=== Data for review ===

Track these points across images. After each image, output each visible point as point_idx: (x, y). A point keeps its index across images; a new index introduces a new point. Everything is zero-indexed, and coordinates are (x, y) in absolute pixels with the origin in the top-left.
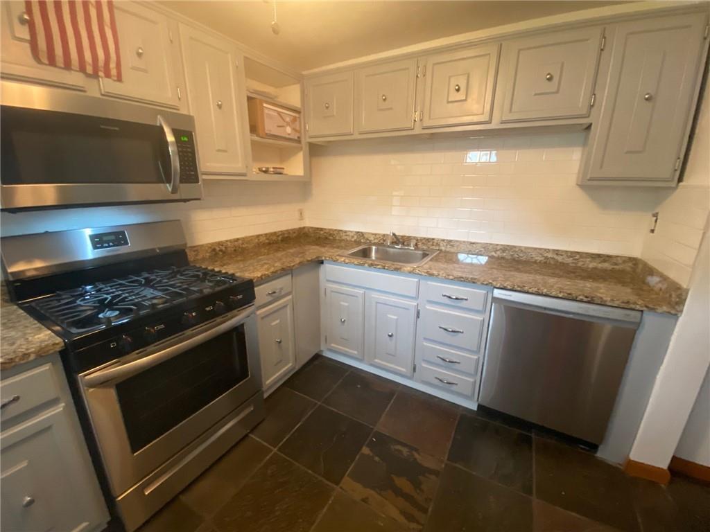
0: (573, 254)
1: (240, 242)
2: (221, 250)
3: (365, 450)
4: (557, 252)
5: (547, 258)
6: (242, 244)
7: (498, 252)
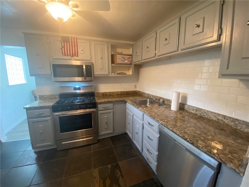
2: (105, 94)
3: (109, 166)
6: (112, 93)
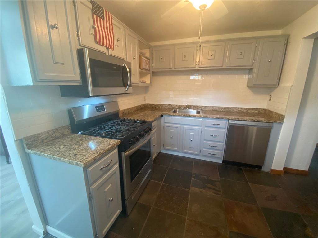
0: (247, 109)
1: (130, 109)
2: (125, 113)
3: (193, 179)
4: (242, 108)
5: (238, 110)
6: (130, 110)
7: (223, 110)
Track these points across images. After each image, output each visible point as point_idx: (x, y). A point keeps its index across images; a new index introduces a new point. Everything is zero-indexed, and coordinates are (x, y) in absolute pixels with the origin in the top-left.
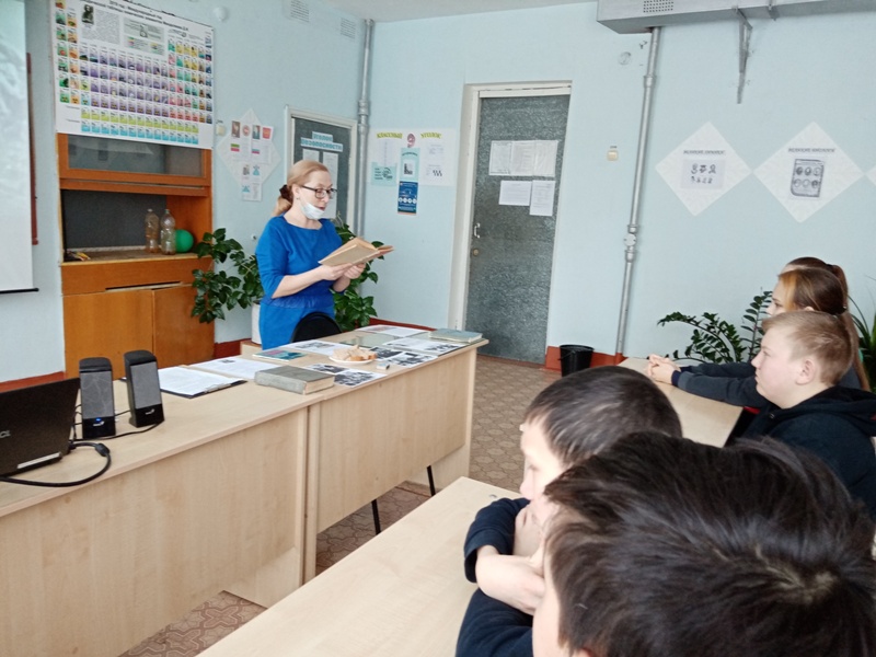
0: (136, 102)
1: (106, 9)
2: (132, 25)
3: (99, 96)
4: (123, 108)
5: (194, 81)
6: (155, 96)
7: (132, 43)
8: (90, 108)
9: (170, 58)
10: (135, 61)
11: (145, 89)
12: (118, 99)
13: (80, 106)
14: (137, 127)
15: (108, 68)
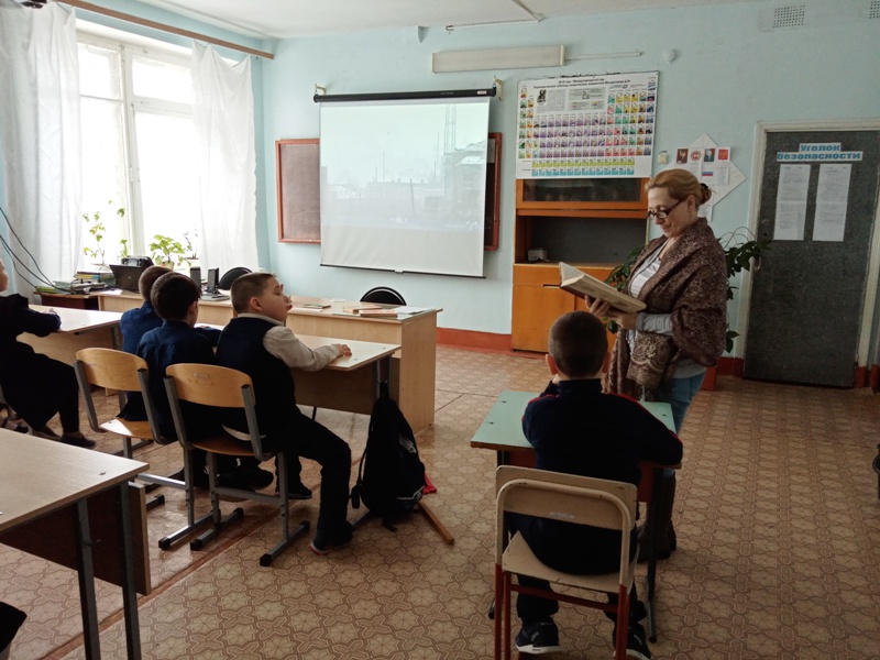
0: (574, 150)
1: (557, 88)
2: (576, 93)
3: (546, 150)
4: (564, 155)
5: (633, 122)
6: (592, 142)
7: (575, 106)
8: (538, 159)
9: (609, 108)
10: (577, 118)
11: (584, 138)
12: (560, 150)
13: (531, 159)
14: (574, 167)
15: (555, 129)
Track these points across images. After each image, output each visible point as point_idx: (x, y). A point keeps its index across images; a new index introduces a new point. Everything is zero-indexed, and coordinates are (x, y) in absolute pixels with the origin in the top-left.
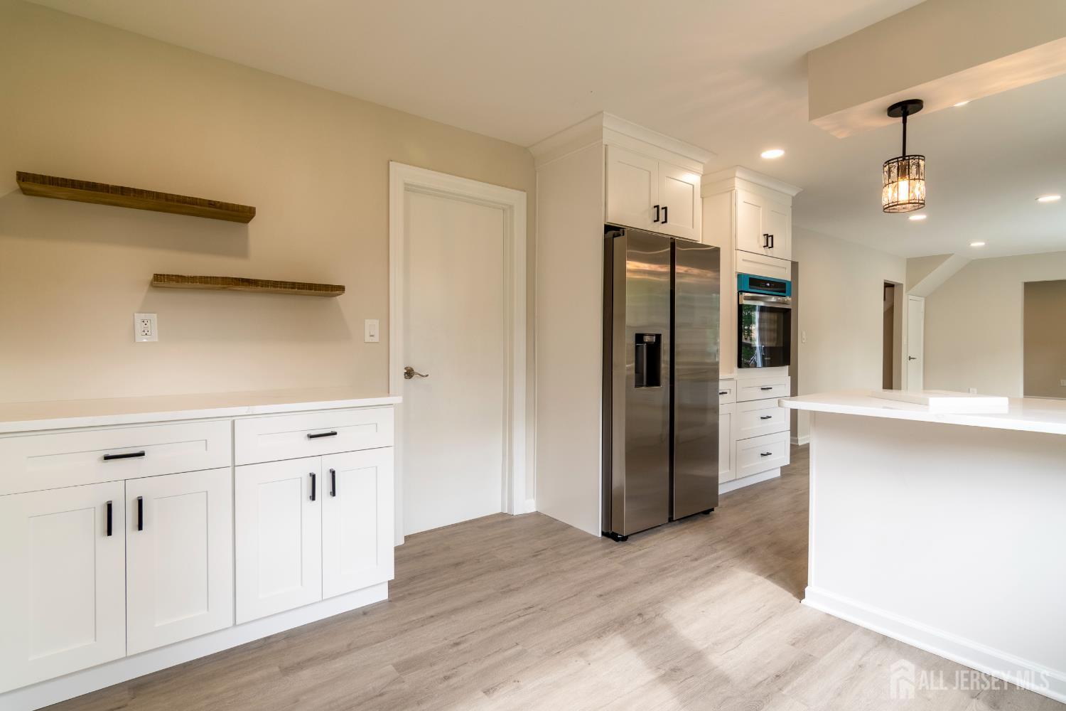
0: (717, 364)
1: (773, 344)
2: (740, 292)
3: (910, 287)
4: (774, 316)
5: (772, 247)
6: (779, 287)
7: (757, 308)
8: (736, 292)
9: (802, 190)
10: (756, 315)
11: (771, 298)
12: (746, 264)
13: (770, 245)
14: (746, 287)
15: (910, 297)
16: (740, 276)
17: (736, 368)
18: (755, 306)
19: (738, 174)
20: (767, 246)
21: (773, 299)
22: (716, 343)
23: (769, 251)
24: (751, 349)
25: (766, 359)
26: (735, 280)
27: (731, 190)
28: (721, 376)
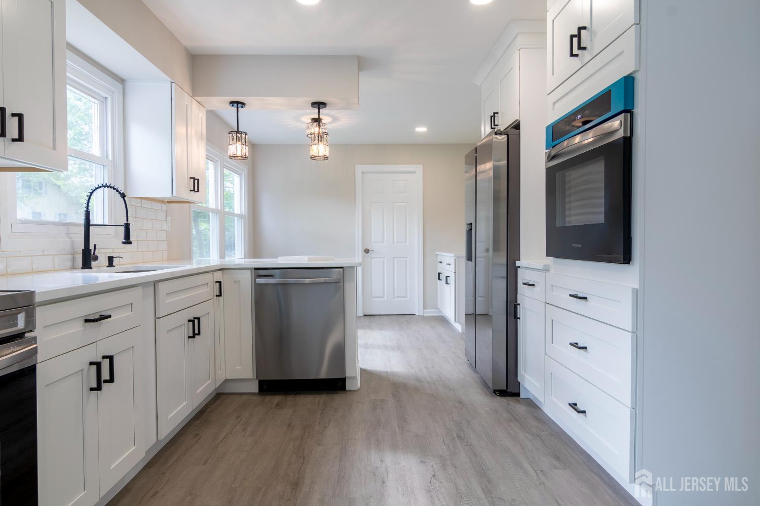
12: (556, 107)
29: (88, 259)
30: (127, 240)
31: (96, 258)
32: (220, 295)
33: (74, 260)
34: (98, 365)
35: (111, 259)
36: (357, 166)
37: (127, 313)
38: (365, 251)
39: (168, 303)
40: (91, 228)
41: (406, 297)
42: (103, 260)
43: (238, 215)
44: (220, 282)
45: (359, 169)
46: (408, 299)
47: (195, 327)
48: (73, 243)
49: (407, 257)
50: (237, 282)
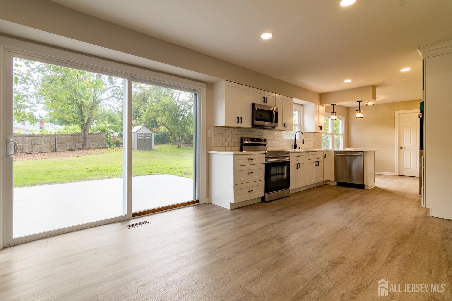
29: (295, 147)
30: (303, 143)
31: (297, 147)
32: (325, 157)
33: (293, 147)
34: (298, 164)
35: (300, 147)
36: (395, 112)
37: (302, 157)
38: (400, 148)
39: (311, 157)
40: (296, 141)
41: (410, 168)
42: (298, 148)
43: (341, 134)
44: (325, 154)
45: (397, 113)
46: (411, 169)
47: (317, 164)
48: (292, 144)
49: (411, 151)
50: (330, 154)
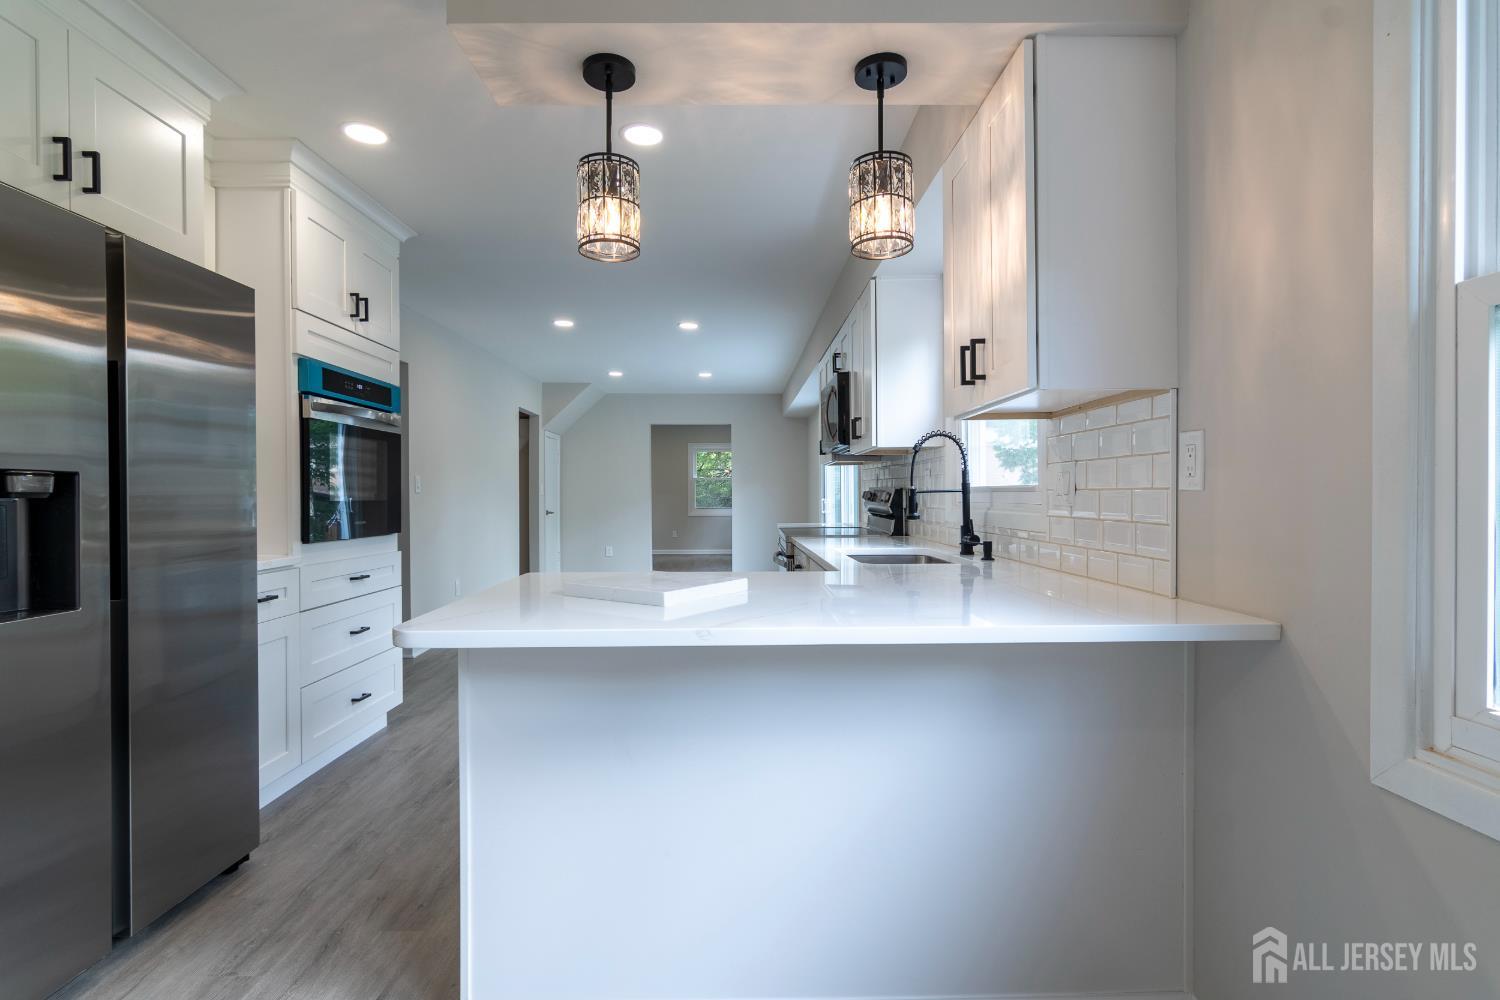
0: (253, 534)
1: (369, 496)
2: (304, 394)
3: (547, 420)
4: (371, 444)
5: (366, 319)
6: (379, 394)
7: (340, 429)
8: (295, 392)
9: (416, 234)
10: (339, 443)
11: (366, 412)
12: (313, 340)
13: (363, 316)
14: (318, 386)
15: (547, 433)
16: (303, 363)
17: (297, 544)
18: (335, 425)
19: (295, 157)
20: (357, 315)
21: (370, 414)
22: (253, 494)
23: (361, 327)
24: (328, 504)
25: (357, 523)
26: (294, 370)
27: (282, 187)
28: (261, 564)
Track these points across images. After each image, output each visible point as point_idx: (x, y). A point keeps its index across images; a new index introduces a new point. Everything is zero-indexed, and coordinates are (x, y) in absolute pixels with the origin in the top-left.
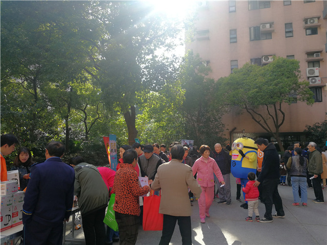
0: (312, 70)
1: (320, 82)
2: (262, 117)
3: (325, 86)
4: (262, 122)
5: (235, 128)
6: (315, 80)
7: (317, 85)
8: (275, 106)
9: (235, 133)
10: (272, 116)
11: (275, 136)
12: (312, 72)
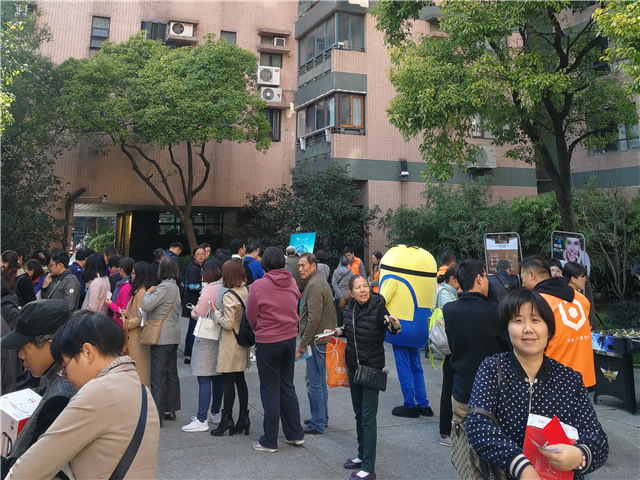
0: (268, 70)
1: (280, 100)
2: (158, 167)
3: (289, 108)
4: (156, 179)
5: (82, 191)
6: (272, 92)
7: (275, 105)
8: (189, 144)
9: (80, 203)
10: (178, 166)
11: (183, 217)
12: (267, 75)
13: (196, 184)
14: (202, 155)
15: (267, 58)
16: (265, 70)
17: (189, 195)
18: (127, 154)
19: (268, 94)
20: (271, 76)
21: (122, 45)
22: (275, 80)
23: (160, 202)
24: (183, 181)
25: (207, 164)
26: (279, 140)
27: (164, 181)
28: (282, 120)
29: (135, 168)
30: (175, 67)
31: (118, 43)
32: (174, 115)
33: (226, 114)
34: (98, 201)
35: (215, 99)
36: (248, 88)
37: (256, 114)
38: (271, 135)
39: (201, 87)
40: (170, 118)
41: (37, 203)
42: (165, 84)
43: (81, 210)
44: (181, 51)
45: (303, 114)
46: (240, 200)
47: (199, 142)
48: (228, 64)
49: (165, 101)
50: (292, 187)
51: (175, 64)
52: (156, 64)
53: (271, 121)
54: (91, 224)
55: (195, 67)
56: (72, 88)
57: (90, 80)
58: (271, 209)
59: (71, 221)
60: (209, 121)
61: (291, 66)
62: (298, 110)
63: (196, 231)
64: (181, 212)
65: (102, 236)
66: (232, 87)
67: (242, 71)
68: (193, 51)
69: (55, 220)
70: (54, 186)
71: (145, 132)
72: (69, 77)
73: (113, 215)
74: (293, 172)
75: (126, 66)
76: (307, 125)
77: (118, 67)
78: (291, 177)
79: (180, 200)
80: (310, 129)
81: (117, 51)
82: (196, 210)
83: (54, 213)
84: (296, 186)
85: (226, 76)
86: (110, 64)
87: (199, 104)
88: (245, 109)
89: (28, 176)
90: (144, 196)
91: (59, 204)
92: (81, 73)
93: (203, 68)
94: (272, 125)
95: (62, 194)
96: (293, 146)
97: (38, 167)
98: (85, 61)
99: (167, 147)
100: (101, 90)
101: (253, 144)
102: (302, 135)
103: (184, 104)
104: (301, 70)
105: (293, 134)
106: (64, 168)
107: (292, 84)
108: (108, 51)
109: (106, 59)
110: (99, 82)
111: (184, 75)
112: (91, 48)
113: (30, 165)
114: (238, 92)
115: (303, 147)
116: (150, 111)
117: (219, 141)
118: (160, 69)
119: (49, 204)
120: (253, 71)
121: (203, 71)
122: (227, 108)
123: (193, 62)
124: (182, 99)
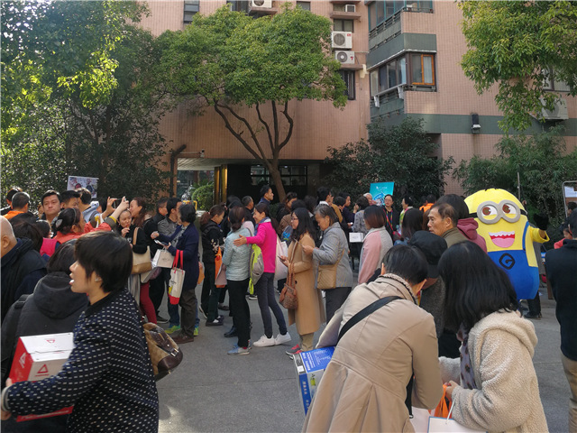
0: (341, 35)
1: (353, 62)
2: (247, 124)
3: (362, 69)
4: (246, 136)
5: (183, 147)
6: (346, 55)
7: (348, 67)
8: (273, 103)
9: (182, 158)
10: (265, 123)
11: (271, 169)
12: (341, 40)
13: (282, 138)
14: (285, 113)
15: (340, 24)
16: (338, 35)
17: (276, 148)
18: (220, 113)
19: (342, 57)
20: (344, 41)
21: (211, 18)
22: (348, 44)
23: (251, 156)
24: (270, 137)
25: (290, 121)
26: (354, 99)
27: (254, 136)
28: (356, 80)
29: (228, 126)
30: (258, 34)
31: (207, 15)
32: (259, 76)
33: (305, 74)
34: (198, 156)
35: (294, 61)
36: (324, 51)
37: (332, 75)
38: (346, 93)
39: (281, 51)
40: (255, 80)
41: (146, 158)
42: (250, 50)
43: (184, 165)
44: (263, 20)
45: (375, 74)
46: (321, 153)
47: (282, 100)
48: (305, 30)
49: (250, 64)
50: (369, 141)
51: (258, 32)
52: (241, 33)
53: (346, 80)
54: (193, 177)
55: (275, 33)
56: (169, 56)
57: (184, 48)
58: (351, 161)
59: (175, 173)
60: (291, 81)
61: (362, 30)
62: (370, 71)
63: (284, 182)
64: (269, 165)
65: (203, 187)
66: (309, 50)
67: (318, 35)
68: (273, 20)
69: (162, 173)
70: (160, 144)
71: (234, 93)
72: (166, 47)
73: (211, 168)
74: (369, 127)
75: (215, 36)
76: (380, 84)
77: (208, 36)
78: (367, 131)
79: (268, 154)
80: (383, 87)
81: (206, 23)
82: (282, 163)
83: (161, 167)
84: (373, 139)
85: (303, 41)
86: (201, 34)
87: (280, 67)
88: (322, 70)
89: (137, 135)
90: (237, 151)
91: (165, 158)
92: (178, 43)
93: (282, 34)
94: (347, 85)
95: (167, 150)
96: (368, 104)
97: (145, 127)
98: (179, 32)
99: (255, 105)
100: (194, 57)
101: (330, 102)
102: (376, 93)
103: (267, 66)
104: (372, 33)
105: (367, 93)
106: (168, 127)
107: (364, 48)
108: (198, 24)
109: (197, 30)
110: (193, 50)
111: (266, 41)
112: (185, 22)
113: (138, 125)
114: (315, 54)
115: (377, 104)
116: (237, 74)
117: (299, 99)
118: (245, 37)
119: (156, 158)
120: (327, 35)
121: (282, 36)
122: (305, 70)
123: (273, 29)
124: (265, 62)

===

Problem:
Rewrite the items from the start up to and including the line with "12: (556, 107)", swapping "top-left" for "upper-left" and changing nothing else. Omit the pictures from your version.

Output of the task:
Track these points across images. After each image, output each visible point as point_idx: (x, y). A point keeps its index across images; a new index introduces a new point. Everything is zero-indexed, and coordinates are (x, y) in absolute pixels with the origin in the upper-left.
0: (573, 254)
1: (240, 242)
2: (221, 250)
3: (365, 450)
4: (557, 252)
5: (547, 258)
6: (242, 244)
7: (498, 252)
2: (105, 94)
3: (109, 166)
6: (112, 93)
0: (247, 109)
1: (130, 109)
2: (125, 113)
3: (193, 179)
4: (242, 108)
5: (238, 110)
6: (130, 110)
7: (223, 110)
Track these points across images. After each image, output each visible point as point_idx: (x, y). A point keeps its index across images; a new index introduces a new point. Everything is zero-indexed, and coordinates are (x, y) in absolute pixels with the origin in the upper-left.
0: (136, 102)
1: (106, 9)
2: (132, 25)
3: (99, 96)
4: (123, 108)
5: (194, 81)
6: (155, 96)
7: (132, 43)
8: (90, 108)
9: (170, 58)
10: (135, 61)
11: (145, 89)
12: (118, 99)
13: (80, 106)
14: (137, 127)
15: (108, 68)
0: (574, 150)
1: (557, 88)
2: (576, 93)
3: (546, 150)
4: (564, 155)
5: (633, 122)
6: (592, 142)
7: (575, 106)
8: (538, 159)
9: (609, 108)
10: (577, 118)
11: (584, 138)
12: (560, 150)
13: (531, 159)
14: (574, 167)
15: (555, 129)
Track these points across images. After each image, output each visible point as point_idx: (x, y). A point keeps its index across images; a new index introduces a new point. Everything is zero-indexed, and coordinates are (x, y) in absolute pixels with the origin in the upper-left.
0: (717, 364)
1: (773, 344)
2: (740, 292)
3: (910, 287)
4: (774, 316)
5: (772, 247)
6: (779, 287)
7: (757, 308)
8: (736, 292)
9: (802, 190)
10: (756, 315)
11: (771, 298)
12: (746, 264)
13: (770, 245)
14: (746, 287)
15: (910, 297)
16: (740, 276)
17: (736, 368)
18: (755, 306)
19: (738, 174)
20: (767, 246)
21: (773, 299)
22: (716, 343)
23: (769, 251)
24: (751, 349)
25: (766, 359)
26: (735, 280)
27: (731, 190)
28: (721, 376)
12: (556, 107)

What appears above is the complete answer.